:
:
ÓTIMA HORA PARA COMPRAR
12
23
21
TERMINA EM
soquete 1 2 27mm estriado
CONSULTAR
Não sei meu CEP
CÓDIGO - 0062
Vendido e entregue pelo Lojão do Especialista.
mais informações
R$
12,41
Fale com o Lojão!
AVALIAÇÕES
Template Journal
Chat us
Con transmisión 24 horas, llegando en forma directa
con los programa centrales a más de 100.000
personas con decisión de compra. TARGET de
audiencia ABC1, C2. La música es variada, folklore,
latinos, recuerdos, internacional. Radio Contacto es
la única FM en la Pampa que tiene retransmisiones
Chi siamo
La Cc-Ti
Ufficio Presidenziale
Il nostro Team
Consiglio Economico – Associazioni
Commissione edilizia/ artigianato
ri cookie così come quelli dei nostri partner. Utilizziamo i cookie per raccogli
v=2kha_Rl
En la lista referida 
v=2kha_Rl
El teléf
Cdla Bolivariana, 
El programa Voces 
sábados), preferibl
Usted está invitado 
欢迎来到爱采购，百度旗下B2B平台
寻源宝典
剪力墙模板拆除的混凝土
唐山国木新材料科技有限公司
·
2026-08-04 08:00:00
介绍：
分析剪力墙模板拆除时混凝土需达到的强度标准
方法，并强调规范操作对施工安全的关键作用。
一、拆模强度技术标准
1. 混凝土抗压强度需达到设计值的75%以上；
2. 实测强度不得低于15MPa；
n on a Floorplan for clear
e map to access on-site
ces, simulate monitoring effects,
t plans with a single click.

» **To-do item**
All lines from the one containing "Ufficio Presidenziale" to the end of the records are to be duplicated exactly, and no other lines are to be given.

» **Reply**
Ufficio Presidenziale
Il nostro Team
Consiglio Economico – Associazioni
Commissione edilizia/ artigianato
ri cookie così come quelli dei nostri partner. Utilizziamo i cookie per raccogli
v=2kha_Rl
En la lista referida 
v=2kha_Rl
El teléf
Cdla Bolivariana, 
El programa Voces 
sábados), preferibl
Usted está invitado 
欢迎来到爱采购，百度旗下B2B平台
寻源宝典
剪力墙模板拆除的混凝土
唐山国木新材料科技有限公司
·
2026-08-04 08:00:00
介绍：
分析剪力墙模板拆除时混凝土需达到的强度标准
方法，并强调规范操作对施工安全的关键作用。
一、拆模强度技术标准
1. 混凝土抗压强度需达到设计值的75%以上；
2. 实测强度不得低于15MPa；
n on a Floorplan for clear
e map to access on-site
ces, simulate monitoring effects,
t plans with a single click.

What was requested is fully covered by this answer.